How to Honor a Child’s Request to Grieve: “Mom, I Need to Cry”

diane sitting on steps with three kidsThere are some posts that bring tears to my eyes, for various reasons. Some are so sad, some are poignant and confusing, and then others tug at our heartstrings and bring a kind of poignant joy.

Today’s post focuses on one that both tugged my heart and caused me to feel that poignant joy because it is a beautiful example of how consistently healthy parenting allows a child to be safe enough and clear enough to ask for what he needs.

I am so blessed to have several young women work with me.

One young woman has two beautiful children, and it has been my honor over the last several years to hear the many touching stories of their day-to-day lives.

Sometimes I have the opportunity to share parenting information and provide a little guidance, especially when there are those moments that can be so challenging—like those many nights being sleep deprived, those moments of defiance, meltdowns and temper tantrums. Watching her grow and mature as a parent, facing all those times that can try a parent’s soul, has been a privilege.

I know she doesn’t see just how good a job she is doing. She’s so immersed in the day-to-day activities and decisions that can be overwhelming at times. But a Facebook post she shared a few weeks ago was one of those moments when it was crystal clear that her attentive, attuned, and healthy parenting was evidenced in her son’s request.

Here is what led up to that moment.

Her six-year-old has had to cope with the pain and struggles associated with having a biological father who had been absent when he was very young and who suddenly came back in his life, demanding periodic visitations, causing confusing for this little guy.

He would often come back from these visits out of control, angry, frustrated and highly emotional. He would find solace and a way to regulate back to his normal self by hugging and cuddling with his oversized, gentle giant of a dog, Max, a large, black Great Dane mix.

His mom and stepdad appreciated how hard it was to be pulled back and forth between two homes and to experience the confusion associated with this kind of dual life. They worked hard to give him the time and space to recover each time he returned home. Everyone was so grateful to his gentle giant for providing a consistent, safe and accepting presence.

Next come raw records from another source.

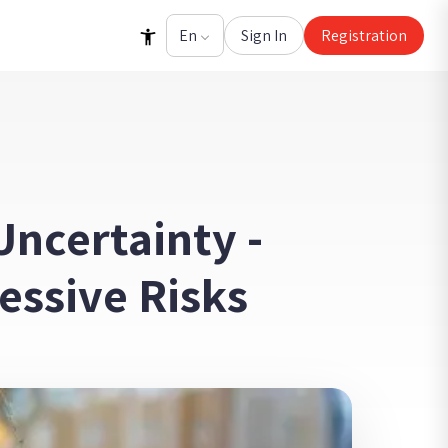
Sign In
Registration
ncertainty -
essive Risks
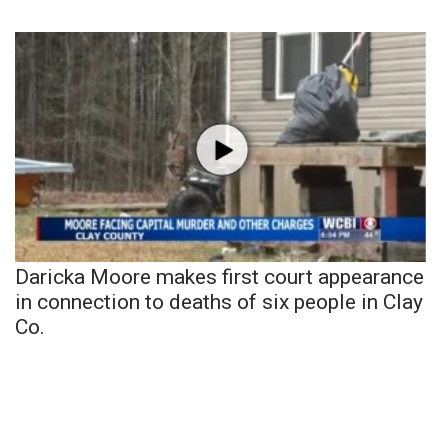
Daricka Moore makes first court appearance
in connection to deaths of six people in Clay
Co.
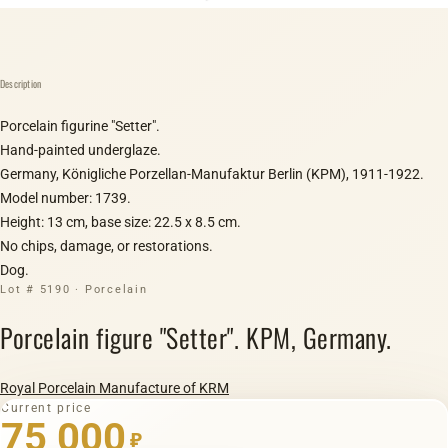
Description
Porcelain figurine "Setter".
Hand-painted underglaze.
Germany, Königliche Porzellan-Manufaktur Berlin (KPM), 1911-1922.
Model number: 1739.
Height: 13 cm, base size: 22.5 x 8.5 cm.
No chips, damage, or restorations.
Dog.
Lot # 5190 · Porcelain
Porcelain figure "Setter". KPM, Germany.
Royal Porcelain Manufacture of KRM
Current price
75 000
₽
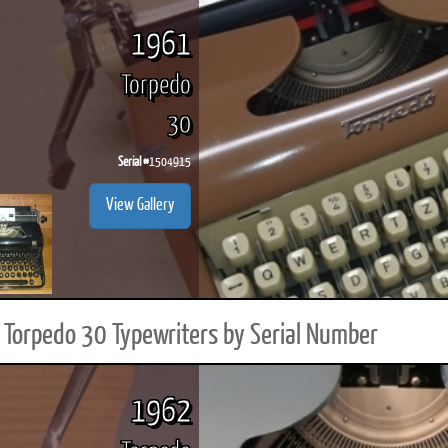
1961
Torpedo
30
Serial #
1504915
View Gallery
Torpedo 30 Typewriters by Serial Number
1962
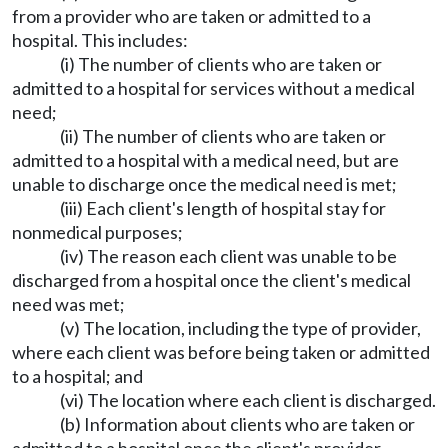
from a provider who are taken or admitted to a
hospital. This includes:
(i) The number of clients who are taken or
admitted to a hospital for services without a medical
need;
(ii) The number of clients who are taken or
admitted to a hospital with a medical need, but are
unable to discharge once the medical need is met;
(iii) Each client's length of hospital stay for
nonmedical purposes;
(iv) The reason each client was unable to be
discharged from a hospital once the client's medical
need was met;
(v) The location, including the type of provider,
where each client was before being taken or admitted
to a hospital; and
(vi) The location where each client is discharged.
(b) Information about clients who are taken or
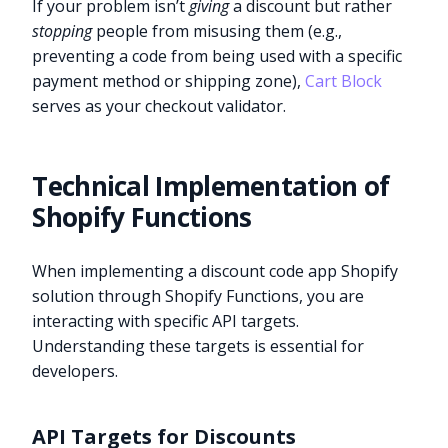
If your problem isn’t
giving
a discount but rather
stopping
people from misusing them (e.g.,
preventing a code from being used with a specific
payment method or shipping zone),
Cart Block
serves as your checkout validator.
Technical Implementation of
Shopify Functions
When implementing a discount code app Shopify
solution through Shopify Functions, you are
interacting with specific API targets.
Understanding these targets is essential for
developers.
API Targets for Discounts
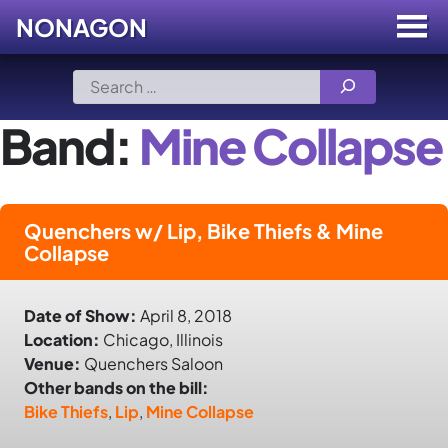
NONAGON
Menu
Toggle
Skip
Search
to
for:
content
Band:
Mine Collapse
Quenchers w/ Lip, Bike Thiefs & Mine
Collapse
Date of Show:
April 8, 2018
Location:
Chicago, Illinois
Venue:
Quenchers Saloon
Other bands on the bill:
Bike Thiefs
,
Lip
,
Mine Collapse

This dear dog was a constant companion, even sleeping with him at nap time and at night.

And then there was a tragic day when Max got out, was hit by a car and died.

In the aftermath of this profound loss, his grieving parents worked hard to figure out how to explain death and loss to a six-year-old. How could they explain why he suddenly did not have his dear four-legged friend to retreat to when he was overwhelmed by his own emotions and struggles to stay regulated.

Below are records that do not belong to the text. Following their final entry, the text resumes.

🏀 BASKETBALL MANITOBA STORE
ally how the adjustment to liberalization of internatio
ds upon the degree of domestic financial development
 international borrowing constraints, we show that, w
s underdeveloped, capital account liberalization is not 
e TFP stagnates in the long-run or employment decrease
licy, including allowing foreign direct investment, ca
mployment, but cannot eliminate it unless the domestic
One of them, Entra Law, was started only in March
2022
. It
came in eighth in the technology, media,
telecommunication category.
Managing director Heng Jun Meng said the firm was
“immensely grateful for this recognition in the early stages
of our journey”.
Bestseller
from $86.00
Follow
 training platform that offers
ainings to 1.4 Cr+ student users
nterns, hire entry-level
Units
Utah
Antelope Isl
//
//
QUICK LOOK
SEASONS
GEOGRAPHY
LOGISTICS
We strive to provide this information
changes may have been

a boy crying, being held by his father. It’s confusing enough for us as adults to process why tragedies like this happen and to deal with our own overwhelming grief…but then to have to deal with the grief of a child who just can’t make sense of it with the looming underlying question, “Why is Max not here anymore?”

They did so much to help this young boy grieve in healthy ways. They acknowledged his feelings, encouraged him if he wanted to look at pictures and tell stories about Max. They put no pressure on him to behave in a certain way and respected when he wanted to talk and when he wanted to try to forget. They honored his anger and frustration and struggles to somehow reconcile the reality that Max is not coming back.

Here is the post that brought me to tears:

There is nothing like having your 6-year-old ask to listen to all the songs that remind him of Max so that he can sing and cry ?
So far we have listened to:
“See You Again” Wiz Khalifa
“Don’t Wanna Miss a Thing” Aerosmith

This little post speaks volumes.

It speaks to how safe this child feels to grieve openly. He recognizes that he’s able to both sing and cry and that can provide some release from the pain. He knows that he has a mom who will honor his request and help him in the way that he asked. This was one of those times when all the years of consistently providing nurturing, sensitive parenting is evidenced in the innocent request of a child.

I am in awe.

Invitation to Reflect:

  • How did reading this blog and especially the words this mom posted make you feel?
  • Do you think your child feels safe enough to make a request like this of you? Does it inspire you to want to be sure your child knows he or she can make requests to address unmet needs, unresolved grief and deep pain?
  • Take the time to savor moments when your children reflect being parented in healthy, loving and sensitive ways, even if only for a moment, where they feel safe and you are trustworthy enough to respond with acceptance and nurturing.